### DATA UNDER STUDY
========

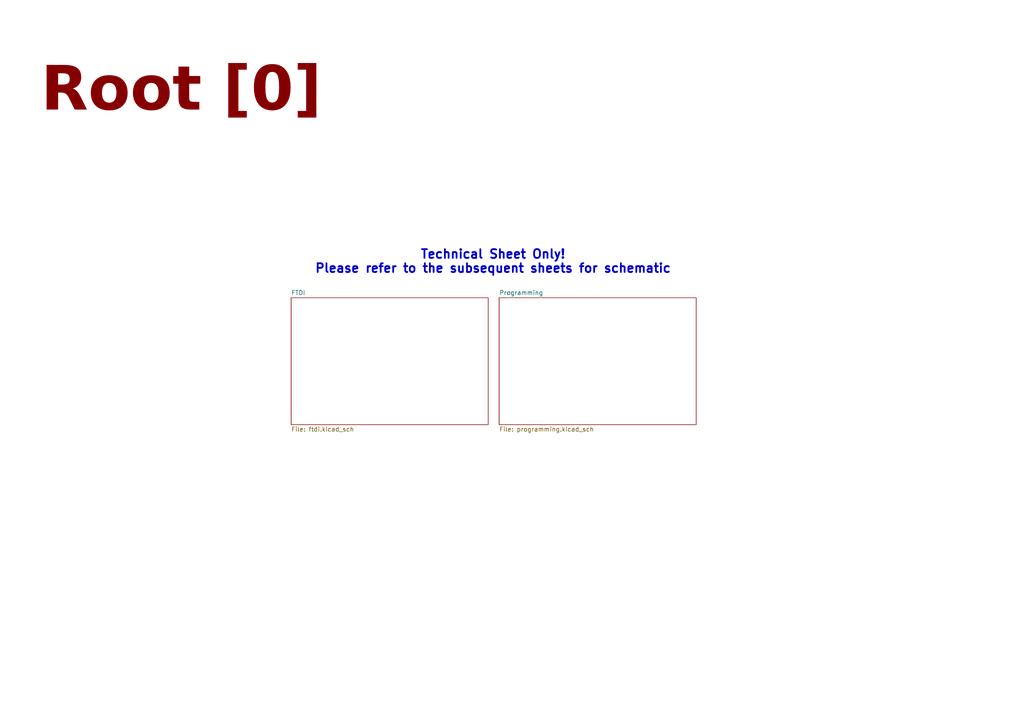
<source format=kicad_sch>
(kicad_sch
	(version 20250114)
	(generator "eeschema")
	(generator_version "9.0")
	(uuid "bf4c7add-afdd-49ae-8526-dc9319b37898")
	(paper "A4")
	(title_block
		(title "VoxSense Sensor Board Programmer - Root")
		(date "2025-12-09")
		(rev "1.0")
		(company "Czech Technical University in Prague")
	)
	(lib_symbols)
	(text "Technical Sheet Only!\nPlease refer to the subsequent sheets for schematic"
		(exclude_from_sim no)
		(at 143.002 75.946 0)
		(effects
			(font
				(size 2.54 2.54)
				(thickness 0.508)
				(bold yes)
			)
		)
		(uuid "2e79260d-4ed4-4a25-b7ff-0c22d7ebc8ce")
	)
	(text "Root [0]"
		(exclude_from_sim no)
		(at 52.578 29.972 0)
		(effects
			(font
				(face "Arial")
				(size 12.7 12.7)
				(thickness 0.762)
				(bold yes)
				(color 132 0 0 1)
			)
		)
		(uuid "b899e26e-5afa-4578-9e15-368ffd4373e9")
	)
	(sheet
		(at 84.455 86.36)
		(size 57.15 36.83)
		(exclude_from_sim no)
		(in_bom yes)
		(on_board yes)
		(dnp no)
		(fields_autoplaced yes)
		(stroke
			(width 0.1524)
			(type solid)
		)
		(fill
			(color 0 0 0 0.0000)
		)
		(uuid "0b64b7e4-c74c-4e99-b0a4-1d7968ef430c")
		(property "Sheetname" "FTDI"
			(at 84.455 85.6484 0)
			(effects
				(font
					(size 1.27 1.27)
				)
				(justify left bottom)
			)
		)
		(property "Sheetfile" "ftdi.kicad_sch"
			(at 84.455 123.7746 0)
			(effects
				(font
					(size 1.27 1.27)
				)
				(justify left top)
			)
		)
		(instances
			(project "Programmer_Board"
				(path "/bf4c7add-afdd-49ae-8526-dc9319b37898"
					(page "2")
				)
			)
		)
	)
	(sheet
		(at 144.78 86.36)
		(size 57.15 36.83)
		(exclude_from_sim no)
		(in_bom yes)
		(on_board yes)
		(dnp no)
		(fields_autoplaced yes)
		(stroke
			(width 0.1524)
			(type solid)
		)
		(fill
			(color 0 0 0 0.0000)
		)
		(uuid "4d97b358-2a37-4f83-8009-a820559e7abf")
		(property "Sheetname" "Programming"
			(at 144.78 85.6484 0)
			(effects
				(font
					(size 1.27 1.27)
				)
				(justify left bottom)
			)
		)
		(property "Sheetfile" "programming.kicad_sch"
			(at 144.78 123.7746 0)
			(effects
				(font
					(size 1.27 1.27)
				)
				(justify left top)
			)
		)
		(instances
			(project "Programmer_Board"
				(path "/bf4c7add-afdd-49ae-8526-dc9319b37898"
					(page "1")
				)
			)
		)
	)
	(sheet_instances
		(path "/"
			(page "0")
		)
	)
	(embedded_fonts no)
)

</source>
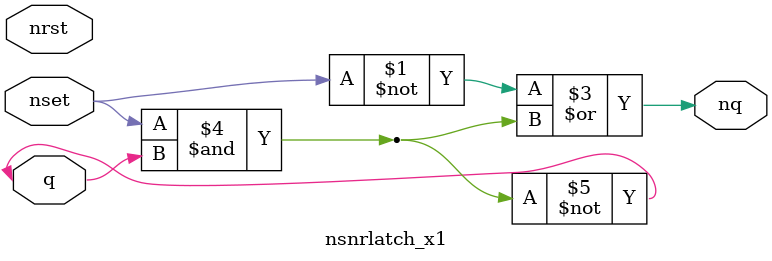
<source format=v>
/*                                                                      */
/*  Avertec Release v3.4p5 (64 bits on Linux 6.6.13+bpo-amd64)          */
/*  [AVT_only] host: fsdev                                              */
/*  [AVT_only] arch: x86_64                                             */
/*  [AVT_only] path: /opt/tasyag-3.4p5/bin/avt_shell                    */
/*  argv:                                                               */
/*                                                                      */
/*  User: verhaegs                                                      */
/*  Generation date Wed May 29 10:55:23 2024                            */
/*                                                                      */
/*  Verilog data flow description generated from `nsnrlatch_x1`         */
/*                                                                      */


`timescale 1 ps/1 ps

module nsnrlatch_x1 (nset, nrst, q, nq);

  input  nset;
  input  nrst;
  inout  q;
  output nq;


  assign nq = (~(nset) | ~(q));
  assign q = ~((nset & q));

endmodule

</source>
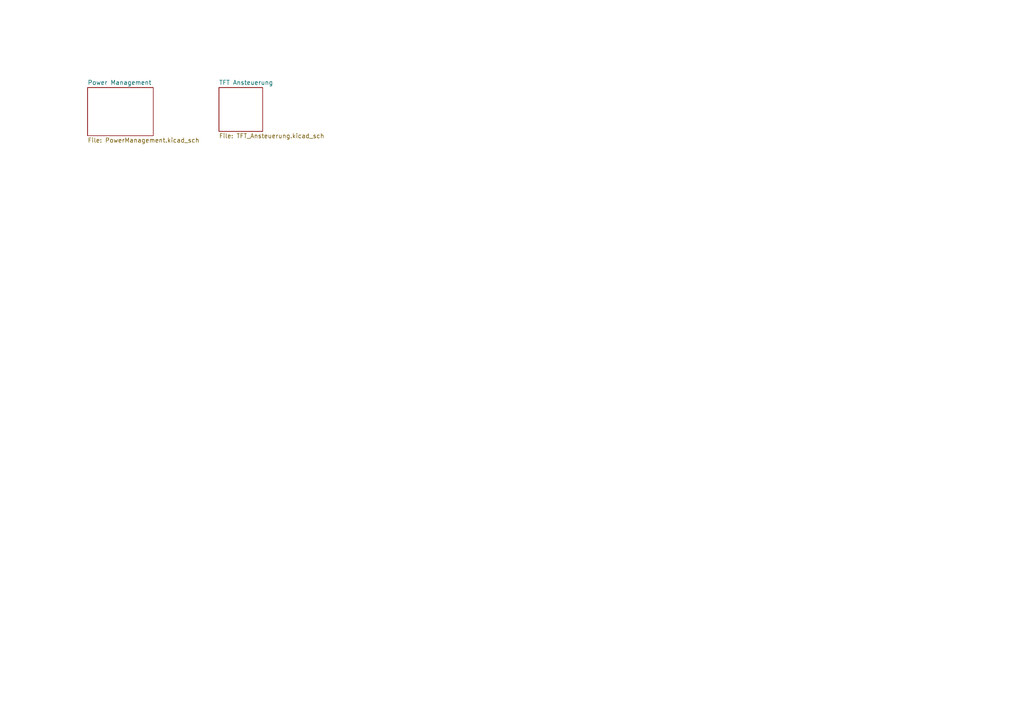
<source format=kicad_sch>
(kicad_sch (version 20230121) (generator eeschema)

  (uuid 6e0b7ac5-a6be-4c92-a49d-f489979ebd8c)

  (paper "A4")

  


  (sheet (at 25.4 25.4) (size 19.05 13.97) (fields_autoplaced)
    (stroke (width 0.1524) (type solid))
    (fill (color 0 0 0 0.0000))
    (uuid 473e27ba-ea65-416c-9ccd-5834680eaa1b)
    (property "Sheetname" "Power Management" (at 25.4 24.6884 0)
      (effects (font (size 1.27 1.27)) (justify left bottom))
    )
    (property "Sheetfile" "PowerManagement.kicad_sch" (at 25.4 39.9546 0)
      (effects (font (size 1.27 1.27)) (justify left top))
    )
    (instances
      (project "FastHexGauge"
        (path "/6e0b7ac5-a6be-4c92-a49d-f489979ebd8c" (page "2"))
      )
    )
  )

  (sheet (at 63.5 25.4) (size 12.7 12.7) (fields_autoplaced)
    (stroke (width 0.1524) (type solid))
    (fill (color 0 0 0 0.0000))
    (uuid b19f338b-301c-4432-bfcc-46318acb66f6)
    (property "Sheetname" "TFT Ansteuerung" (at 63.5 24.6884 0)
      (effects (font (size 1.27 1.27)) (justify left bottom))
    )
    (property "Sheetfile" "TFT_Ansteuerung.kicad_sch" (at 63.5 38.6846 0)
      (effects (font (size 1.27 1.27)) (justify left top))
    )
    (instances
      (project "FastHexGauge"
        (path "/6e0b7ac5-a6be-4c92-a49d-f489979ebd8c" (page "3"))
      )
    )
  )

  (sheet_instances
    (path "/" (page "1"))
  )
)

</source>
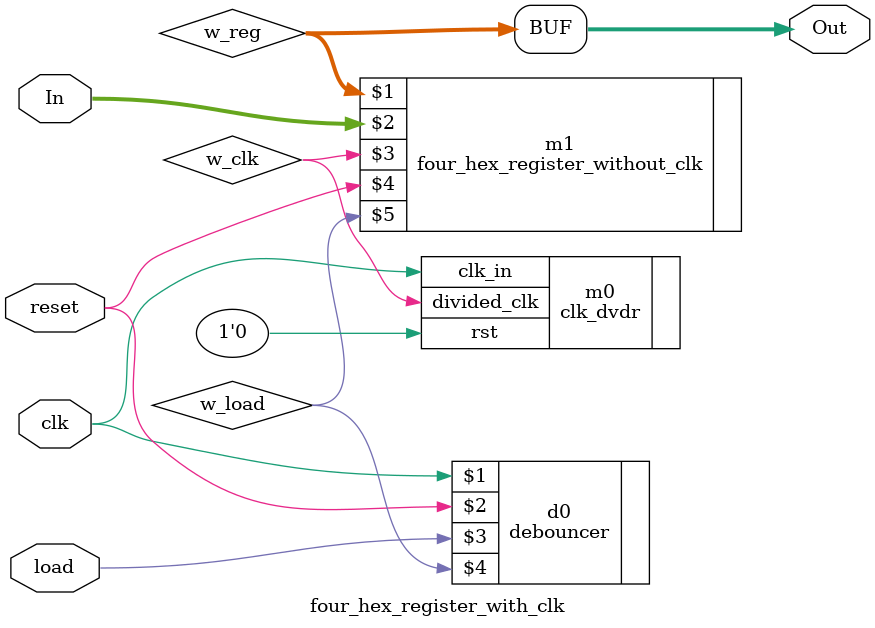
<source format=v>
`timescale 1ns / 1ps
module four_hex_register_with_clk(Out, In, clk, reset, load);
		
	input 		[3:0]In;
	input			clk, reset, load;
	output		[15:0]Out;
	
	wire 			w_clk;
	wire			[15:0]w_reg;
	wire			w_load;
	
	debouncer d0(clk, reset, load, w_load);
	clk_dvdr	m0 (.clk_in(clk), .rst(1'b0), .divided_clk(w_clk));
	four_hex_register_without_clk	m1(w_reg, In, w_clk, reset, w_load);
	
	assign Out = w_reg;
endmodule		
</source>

========

### WHAT THE EXERCISE ASKS
Tally the lines above in which the string "assign" occurs, and give the total with nothing added.

### COMPLETED EXERCISE
3